The Cavaliers have been in a state of chaos all season with a coaching change and players shuffling in and out. After they lost 14 of their first 18 games, owner Ted Stepien moved Don Delaney from coach to general manager and hired Philadelphia assistant Chuck Daly to coach the team.

Since Daly took charge, the Cavaliers have won only four of 24 games, and Stepien has come close to firing his third coach in 1 1/2 seasons because Daly insists he doesn't have the talent to make the playoffs.

"I think I have spent enough money," said Stepien, who paid $800,000 for forward Scott Wedman, $700,000 for center James Edwards and $350,000 for guard Bobby Wilkerson.

"I am putting the lid on deals," the owner said last week. "We have the talent to win. Unless there is something we just can't turn down, there will be no more trades."

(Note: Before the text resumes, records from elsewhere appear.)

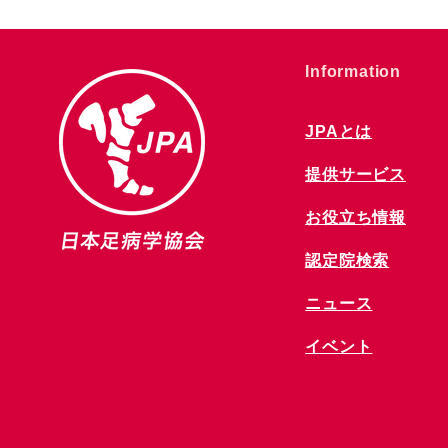
​Information
JPAとは
提供サービス
お役立ち情報
​認定院検索
ニュース
​イベント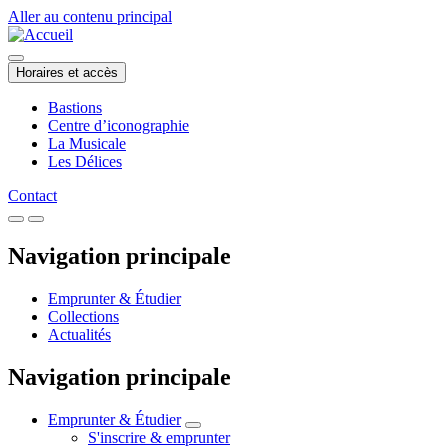
Aller au contenu principal
Horaires et accès
Bastions
Centre d’iconographie
La Musicale
Les Délices
Contact
Navigation principale
Emprunter & Étudier
Collections
Actualités
Navigation principale
Emprunter & Étudier
S'inscrire & emprunter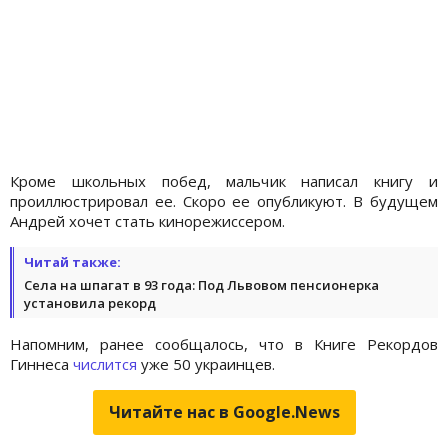
Кроме школьных побед, мальчик написал книгу и
проиллюстрировал ее. Скоро ее опубликуют. В будущем
Андрей хочет стать кинорежиссером.
Читай также:
Села на шпагат в 93 года: Под Львовом пенсионерка
установила рекорд
Напомним, ранее сообщалось, что в Книге Рекордов
Гиннеса
числится
уже 50 украинцев.
Читайте нас в Google.News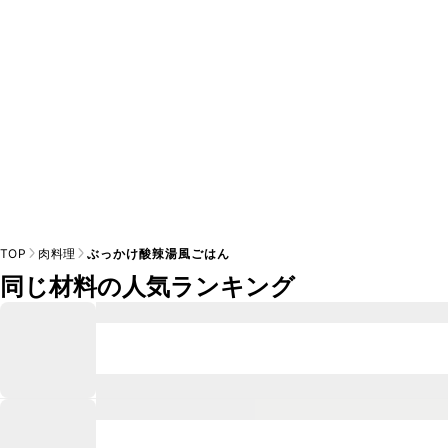
TOP
肉料理
ぶっかけ酸辣湯風ごはん
同じ材料の人気ランキング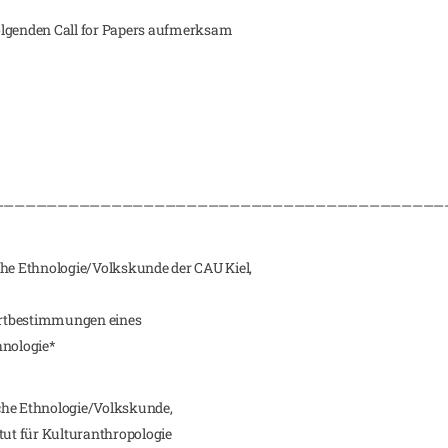
olgenden Call for Papers aufmerksam
——————————————————————————————————————————
e Ethnologie/Volkskunde der CAU Kiel,
ortbestimmungen eines
hnologie*
che Ethnologie/Volkskunde,
titut für Kulturanthropologie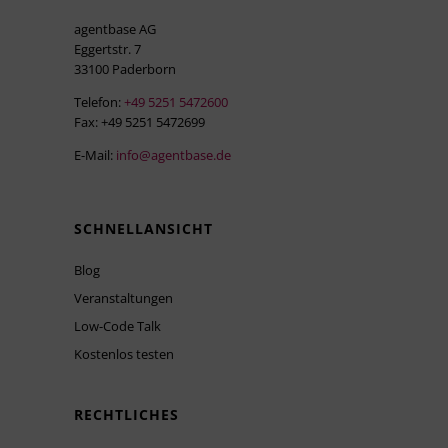
agentbase AG
Eggertstr. 7
33100 Paderborn
Telefon:
+49 5251 5472600
Fax: +49 5251 5472699
E-Mail:
info@agentbase.de
SCHNELLANSICHT
Blog
Veranstaltungen
Low-Code Talk
Kostenlos testen
RECHTLICHES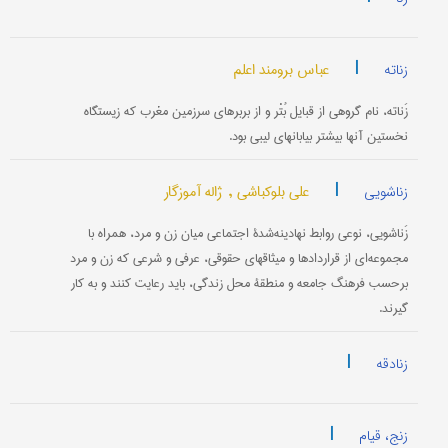
|
عباس برومند اعلم
زناته
زَناته، نام گروهی از قبایل بُتْر و از بربرهای سرزمین مغرب که زیستگاه
نخستین آنها بیشتر بیابانهای لیبی بود.
|
علی بلوکباشی ,
ژاله آموزگار
زناشویی
زَناشویی، نوعی روابط نهادینه‌شدۀ اجتماعی میان زن و مرد، همراه با
مجموعه‌ای از قراردادها و میثاقهای حقوقی، عرفی و شرعی که زن و مرد
برحسب فرهنگ جامعه و منطقۀ محل زندگی، باید رعایت کنند و به کار
گیرند.
|
زنادقه
|
زنج، قیام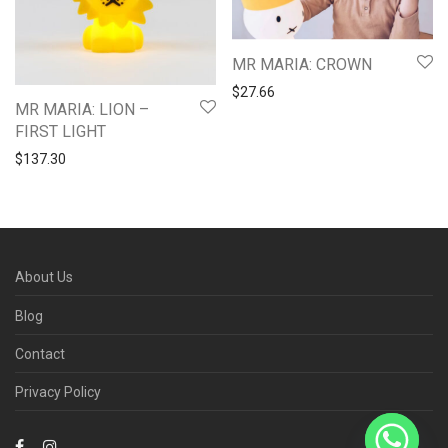
MR MARIA: CROWN
$
27.66
MR MARIA: LION –
FIRST LIGHT
$
137.30
About Us
Blog
Contact
Privacy Policy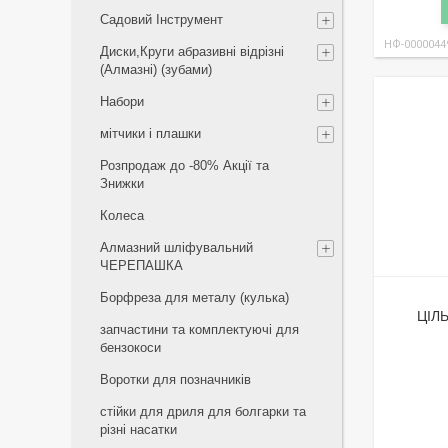
Садовий Інструмент
НФ-0000044
Диски,Круги абразивні відрізні
(Алмазні) (зубами)
Набори
мітчики і плашки
Розпродаж до -80% Акції та
Знижки
Колеса
Алмазний шліфувальний
ЧЕРЕПАШКА
Борфреза для металу (кулька)
ЦІЛЬ
запчастини та комплектуючі для
бензокоси
Воротки для позначників
стійки для дриля для болгарки та
різні насатки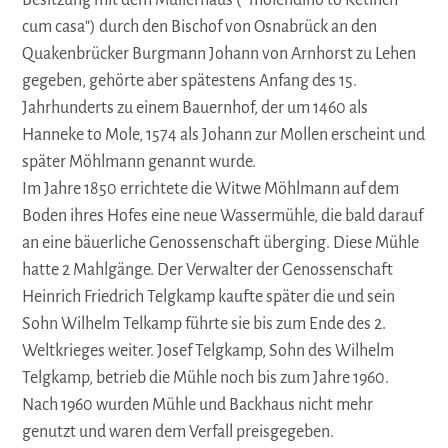
Besitzung mit dem Müllerhaus (" molendino to Ketinch
cum casa") durch den Bischof von Osnabrück an den
Quakenbrücker Burgmann Johann von Arnhorst zu Lehen
gegeben, gehörte aber spätestens Anfang des 15.
Jahrhunderts zu einem Bauernhof, der um 1460 als
Hanneke to Mole, 1574 als Johann zur Mollen erscheint und
später Möhlmann genannt wurde.
Im Jahre 1850 errichtete die Witwe Möhlmann auf dem
Boden ihres Hofes eine neue Wassermühle, die bald darauf
an eine bäuerliche Genossenschaft überging. Diese Mühle
hatte 2 Mahlgänge. Der Verwalter der Genossenschaft
Heinrich Friedrich Telgkamp kaufte später die und sein
Sohn Wilhelm Telkamp führte sie bis zum Ende des 2.
Weltkrieges weiter. Josef Telgkamp, Sohn des Wilhelm
Telgkamp, betrieb die Mühle noch bis zum Jahre 1960.
Nach 1960 wurden Mühle und Backhaus nicht mehr
genutzt und waren dem Verfall preisgegeben.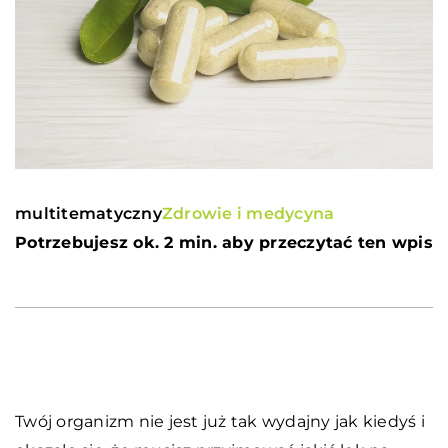
multitematyczny
Zdrowie i medycyna
Potrzebujesz ok. 2 min. aby przeczytać ten wpis
Twój organizm nie jest już tak wydajny jak kiedyś i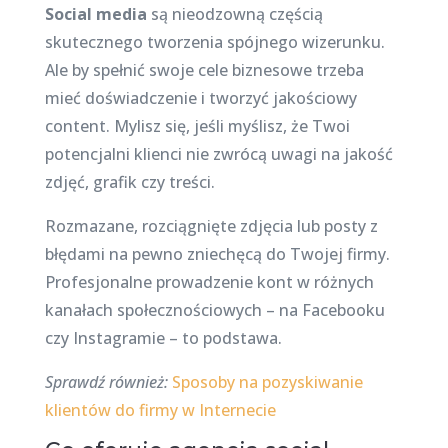
Social media
są nieodzowną częścią
skutecznego tworzenia spójnego wizerunku.
Ale by spełnić swoje cele biznesowe trzeba
mieć doświadczenie i tworzyć jakościowy
content. Mylisz się, jeśli myślisz, że Twoi
potencjalni klienci nie zwrócą uwagi na jakość
zdjęć, grafik czy treści.
Rozmazane, rozciągnięte zdjęcia lub posty z
błędami na pewno zniechęcą do Twojej firmy.
Profesjonalne prowadzenie kont w różnych
kanałach społecznościowych – na Facebooku
czy Instagramie – to podstawa.
Sprawdź również:
Sposoby na pozyskiwanie
klientów do firmy w Internecie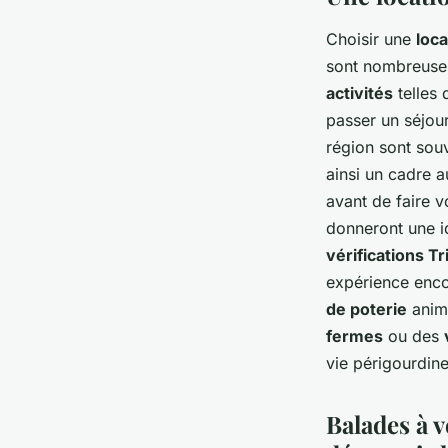
Choisir une
loc
sont nombreuses
activités
telles
passer un séjour
région sont sou
ainsi un cadre a
avant de faire v
donneront une i
vérifications T
expérience enco
de poterie
animé
fermes
ou des
vie périgourdin
Balades à v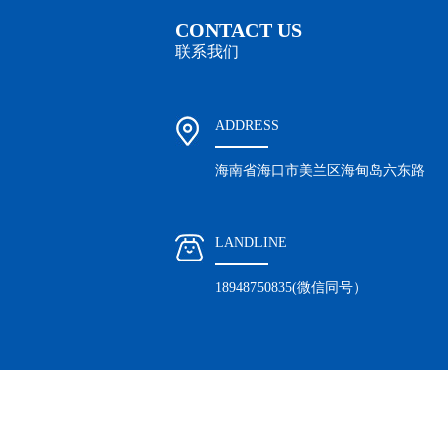
CONTACT US
联系我们
ADDRESS
海南省海口市美兰区海甸岛六东路
LANDLINE
18948750835(微信同号）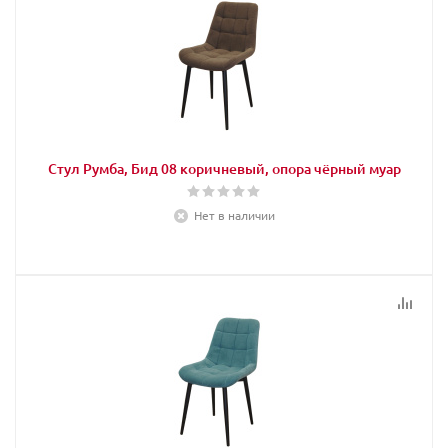
Стул Румба, Бид 08 коричневый, опора чёрный муар
Нет в наличии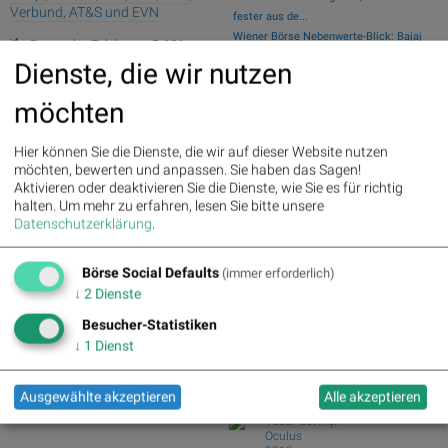
Verbund, AT&S und EVN
fester aus de...
Wiener Börse Nebenwerte-Blick: Bajaj
Deutsche Telekom : 5.63%
»
Mobility ste...
Details
Dienste, die wir nutzen
Zehn Vokabeln für ein Börsen-Debüt: Wie
Henkel : 3.89%
» Details
Asta sein...
Zalando : 2.86%
» Details
möchten
Fresenius Medical Care : 2.12%
Wie Bajaj Mobility AG, Marinomed
» Details
Biotech, Kapsch ...
Hier können Sie die Dienste, die wir auf dieser Website nutzen
Fresenius : 1.71%
» Details
Wie VIG, AT&S, Lenzing, CA Immo,
möchten, bewerten und anpassen. Sie haben das Sagen!
Hochtief : -0.71%
» Details
Wienerberger und...
Aktivieren oder deaktivieren Sie die Dienste, wie Sie es für richtig
Rheinmetall : -0.85%
» Details
Analysten zu Kontron: "Solides
halten.
Um mehr zu erfahren, lesen Sie bitte unsere
Siemens : -5.11%
» Details
operatives 1. Halb...
Datenschutzerklärung
.
Siemens Energy : -1.19%
»
Details
Börse Social Club Board
>>
Scout24 : -6.12%
» Details
mehr
Börse Social Defaults
(immer erforderlich)
Books
↓
2
Dienste
josefchladek.com
Besucher-Statistiken
↓
1
Dienst
Robert Frank
The Lines of My Hand
1972
Yūgensha
Ausgewählte akzeptieren
Alle akzeptieren
Yusuf Sevinçli
Oculus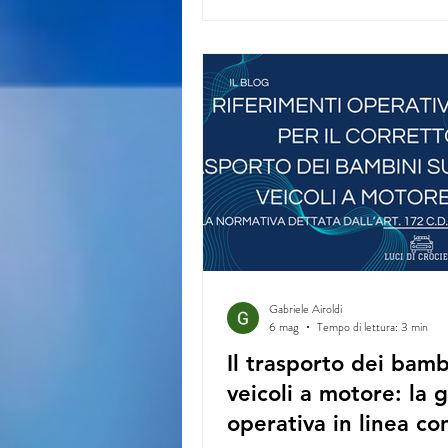
Gabriele Airoldi
6 mag
Tempo di lettura: 3 min
Il trasporto dei bamb
veicoli a motore: la 
operativa in linea con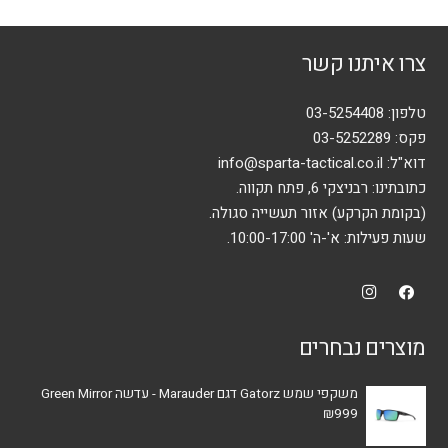
צרו איתנו קשר
טלפון:
03-5254408
פקס: 03-5252289
דוא"ל:
info@sparta-tactical.co.il
כתובתינו: רבניצקי 6, פתח תקווה.
(בקומת הקרקע) אזור תעשייה סגולה.
שעות פעילות: א'-ה' 10:00-17:00.
מוצרים נבחרים
משקפי שמש Gatorz דגם Marauder - עדשה Green Mirror
₪
999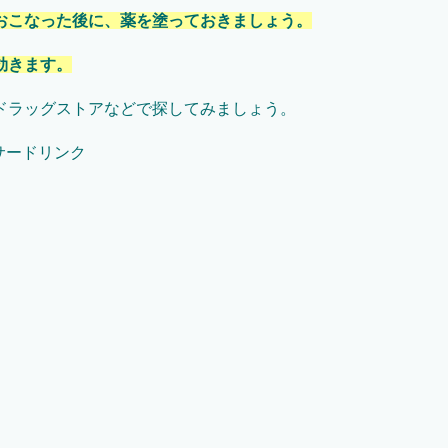
おこなった後に、薬を塗っておきましょう。
効きます。
ドラッグストアなどで探してみましょう。
サードリンク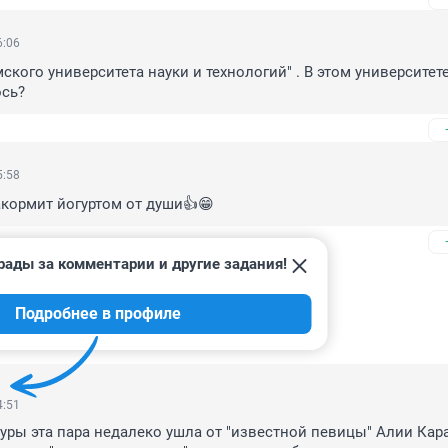
6:06
кого университета науки и технологий" . В этом университете
ось?
5:58
акормит йогуртом от души👍😁
рады за комментарии и другие задания!
Подробнее в профиле
4:51
уры эта пара недалеко ушла от "известной певицы" Алии Кара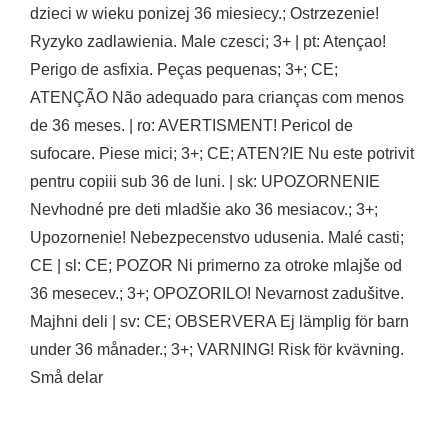
dzieci w wieku ponizej 36 miesiecy.; Ostrzezenie!
Ryzyko zadlawienia. Male czesci; 3+ | pt: Atençao!
Perigo de asfixia. Peças pequenas; 3+; CE;
ATENÇÃO Não adequado para crianças com menos
de 36 meses. | ro: AVERTISMENT! Pericol de
sufocare. Piese mici; 3+; CE; ATEN?IE Nu este potrivit
pentru copiii sub 36 de luni. | sk: UPOZORNENIE
Nevhodné pre deti mladšie ako 36 mesiacov.; 3+;
Upozornenie! Nebezpecenstvo udusenia. Malé casti;
CE | sl: CE; POZOR Ni primerno za otroke mlajše od
36 mesecev.; 3+; OPOZORILO! Nevarnost zadušitve.
Majhni deli | sv: CE; OBSERVERA Ej lämplig för barn
under 36 månader.; 3+; VARNING! Risk för kvävning.
Små delar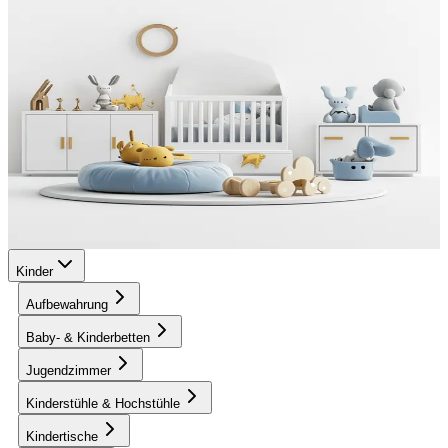
Kinder
Aufbewahrung
Baby- & Kinderbetten
Jugendzimmer
Kinderstühle & Hochstühle
Kindertische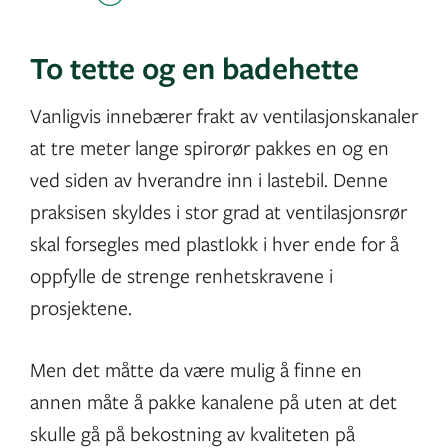
To tette og en badehette
Vanligvis innebærer frakt av ventilasjonskanaler
at tre meter lange spirorør pakkes en og en
ved siden av hverandre inn i lastebil. Denne
praksisen skyldes i stor grad at ventilasjonsrør
skal forsegles med plastlokk i hver ende for å
oppfylle de strenge renhetskravene i
prosjektene.
Men det måtte da være mulig å finne en
annen måte å pakke kanalene på uten at det
skulle gå på bekostning av kvaliteten på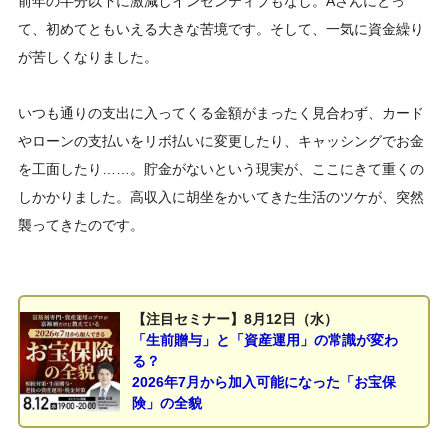
前年の半分以下に激減しインセンティブもなし。Aさんにとっ
て、初めてともいえる大きな苦境です。そして、一気に資金繰り
が苦しくなりました。
いつも通りの支出に入ってくる金額がまったく見合わず、カード
やローンの支払いをリボ払いに変更したり、キャッシングでお金
を工面したり……。貯金がないという現実が、ここにきて重くの
しかかりました。高収入に胡坐をかいてきた生活のツケが、突然
襲ってきたのです。
【注目セミナー】8月12日（水）
「生前贈与」と「資産運用」の常識が変わ
る？
2026年7月から加入可能になった「お宝保
険」の全貌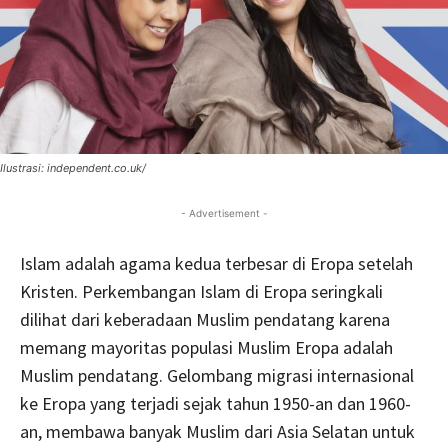
Ilustrasi: independent.co.uk/
- Advertisement -
Islam adalah agama kedua terbesar di Eropa setelah
Kristen. Perkembangan Islam di Eropa seringkali
dilihat dari keberadaan Muslim pendatang karena
memang mayoritas populasi Muslim Eropa adalah
Muslim pendatang. Gelombang migrasi internasional
ke Eropa yang terjadi sejak tahun 1950-an dan 1960-
an, membawa banyak Muslim dari Asia Selatan untuk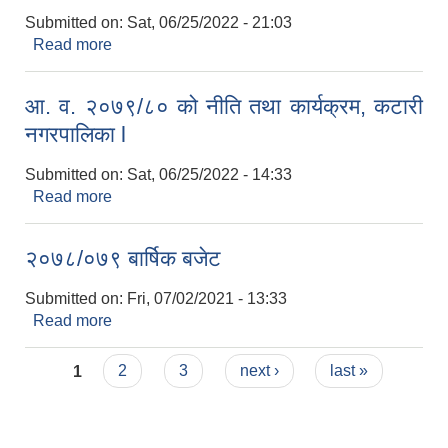
Submitted on:
Sat, 06/25/2022 - 21:03
Read more
about आ. व. २०७९/८० को बार्षिक बजेट, कटारी
नगरपालिका l
आ. व. २०७९/८० को नीति तथा कार्यक्रम, कटारी
नगरपालिका l
Submitted on:
Sat, 06/25/2022 - 14:33
Read more
about आ. व. २०७९/८० को नीति तथा कार्यक्रम, कटारी
नगरपालिका l
२०७८/०७९ बार्षिक बजेट
Submitted on:
Fri, 07/02/2021 - 13:33
Read more
about २०७८/०७९ बार्षिक बजेट
Pages
1
2
3
next ›
last »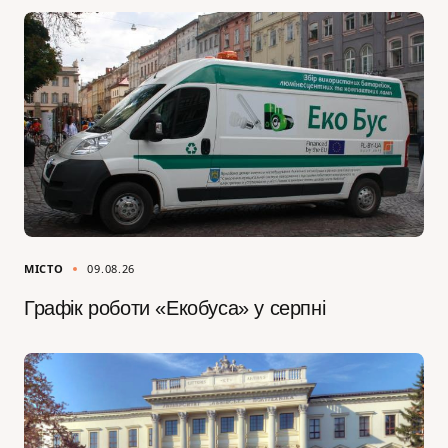
МІСТО
09.08.26
Графік роботи «Екобуса» у серпні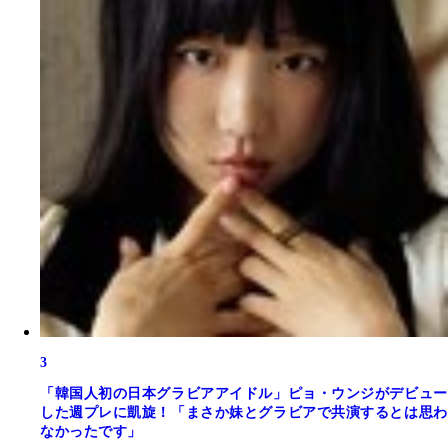
3
「韓国人初の日本グラビアアイドル」ピョ・ウンジがデビュー
した週プレに凱旋！「まさか妹とグラビアで共演するとは思わ
なかったです」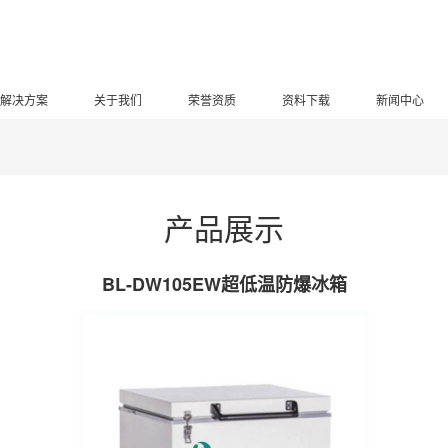
解决方案
关于我们
荣誉资质
资料下载
新闻中心
产品展示
BL-DW105EW超低温防爆冰箱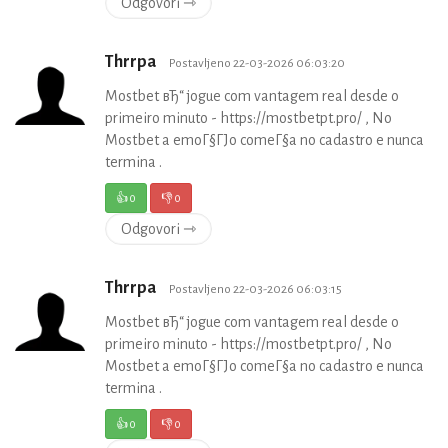
Odgovori ⇾
Thrrpa
Postavljeno 22-03-2026 06:03:20
Mostbet вЂ“ jogue com vantagem real desde o
primeiro minuto - https://mostbetpt.pro/ , No
Mostbet a emoГ§ГЈo comeГ§a no cadastro e nunca
termina .
👍
0
👎
0
Odgovori ⇾
Thrrpa
Postavljeno 22-03-2026 06:03:15
Mostbet вЂ“ jogue com vantagem real desde o
primeiro minuto - https://mostbetpt.pro/ , No
Mostbet a emoГ§ГЈo comeГ§a no cadastro e nunca
termina .
👍
0
👎
0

Daly, who knows talent from his five seasons with the 76ers, maintains that a starting lineup of Reggie Johnson and Kenny Carr at forwards, Geoff Huston and Ron Brewer in the back court and Edwards at center isn't good enough to make up the 12 or so games needed to get into the playoffs.

"Just because a guy spends a lot of money for someone doesn't mean that player has what it takes to win," the coach said. "We're doing what we can, but it's been a very disruptive season.

"I talk to him socially," Daly said when asked about reports that he wasn't talking to his boss. "I just don't want to get into strategy discussions with him. I don't want to hear how many minutes certain players should be used."

After meeting with Daly last week, Stepien said it became evident that the coach didn't believe the team had the talent to gain a playoff spot.

"I'm sorry we didn't have more time to cover that before he accepted the position," the owner said. "I feel we've got the horses. It's up to Chuck Daly to drive the most wins out of them he can."

Carr, a former North Carolina State star from De Matha High School, has been Cleveland's most consistent performer, leading the team in rebounding the last nine games and averaging 15 points.

The biggest surprise recently has been the play of Huston, who had 24 points and 27 assists in a 110-106 victory over Golden State.